L’Essenziale. Per uscire dalla violenza il reddito di libertà non basta

Scrollini (BeFree): ripartire dal lavoro e dalla casa

Per lasciare la casa del maltrattante serve un reddito, eppure nel 2021 solo il 40 per cento delle donne accolte nelle strutture antiviolenza aveva un’occupazione. “Per favorire l’inserimento lavorativo sono proposti tirocini, borse lavoro, corsi di formazione, attività di orientamento e tutoraggio, che spesso però non riescono a soddisfare i bisogni specifici di chi esce da una relazione violenta”, osserva Federica Scrollini, operatrice del centro antiviolenza BeFree di Roma. “Per le mamme sole, per esempio, c’è il problema dell’accesso agli asili nido: laddove le strutture pubbliche non hanno abbastanza posti, è necessario rivolgersi ai privati, che però costano molto. E poi c’è la questione degli spostamenti: tante non possono permettersi un’auto e questo gli impedisce di accettare impieghi nelle aree dove i trasporti pubblici sono carenti”.
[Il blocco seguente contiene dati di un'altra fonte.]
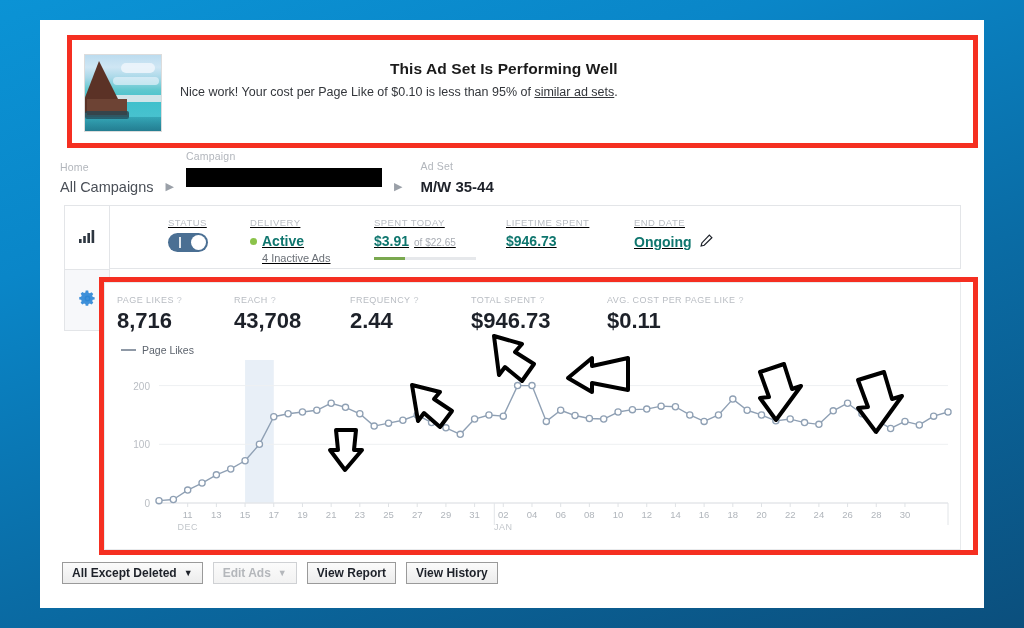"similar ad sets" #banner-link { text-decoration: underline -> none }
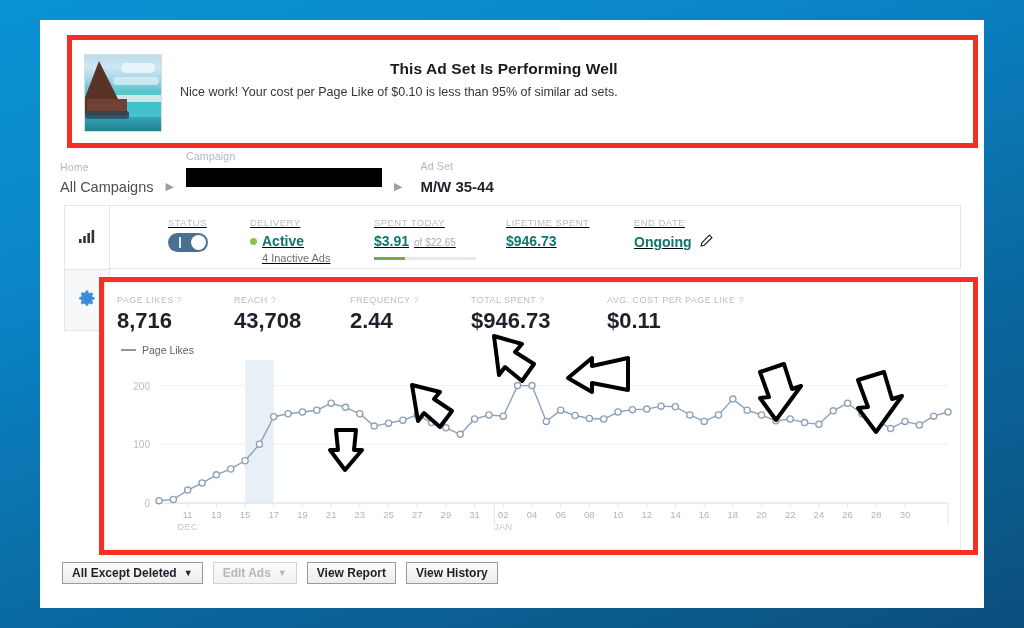"STATUS" #status-card { text-decoration: underline -> none }
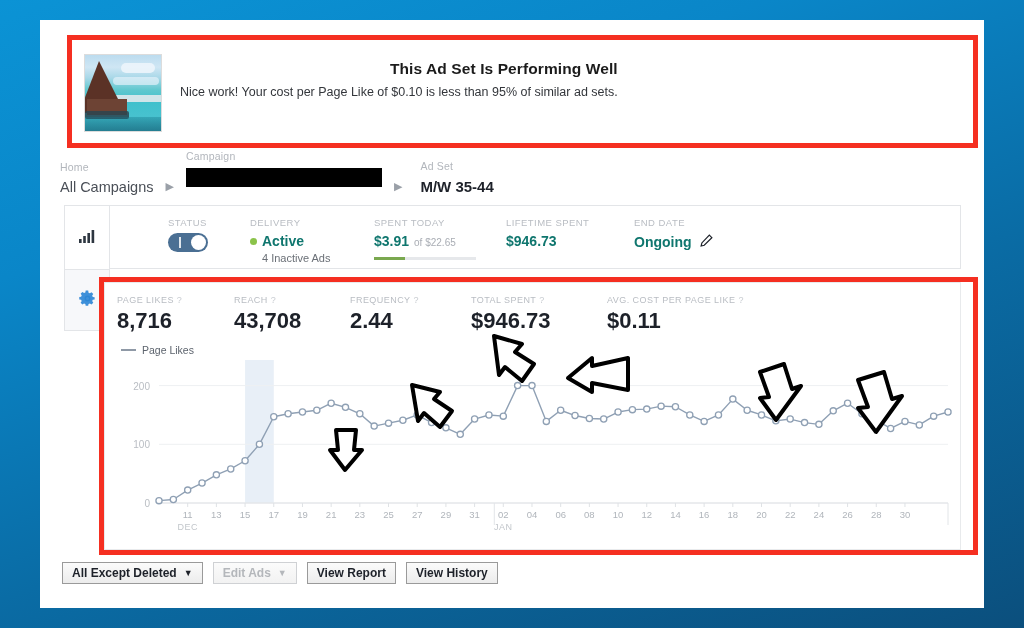"8,716" .metric-value { font-weight: bold -> normal }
Collegato al problema del lavoro c’è quello della casa: le donne che escono da una relazione violenta spesso fanno fatica a pagare una caparra o un affitto, ancor peggio un mutuo. Ecco perché hanno una probabilità quattro volte superiore di vivere situazioni di disagio abitativo: sono costrette a traslochi frequenti, abitano in stanze in nero, subiscono sfratti o si trovano a vivere in alloggi sovraffollati, in alcuni casi insieme ai figli.

Alcune finiscono anche nei dormitori per persone senza dimora: è il caso di Carmela, che a più di 50 anni si è trovata a essere ospitata in una struttura per senzatetto a Roma, dopo essersi allontanata da casa in seguito all’ennesima aggressione del partner. “Quando ci ha contattato, Carmela non aveva un lavoro e non voleva chiedere aiuto ai figli che vivevano lontano”, racconta Federica Scrollini. “Alla fine ha superato la vergogna ed è tornata in Puglia dalla sorella. Chi può si rivolge alla famiglia d’origine, chi non può si affida ai centri antiviolenza, che ripiegano su eventuali prolungamenti della permanenza delle donne in case rifugio, in case di seconda accoglienza o in altre sistemazioni temporanee”.

È quello che ha fatto Fatoumata, che dopo aver lasciato il marito non sapeva dove andare insieme ai suoi tre figli minori. Fatoumata viene dall’Africa, non ha parenti in Italia e non poteva chiedere aiuto alla comunità del suo paese presente in città, per paura di essere rintracciata. L’unica opzione per lei era la casa rifugio. “S’intersecano quasi sempre diverse fragilità”, conclude Scrollini. “I problemi economici si sommano a quelli abitativi, psicologici e sociali. Senza un intervento strutturale, le donne che vogliono uscire da una relazione violenta incontreranno sempre enormi ostacoli per ritrovare la propria autonomia”.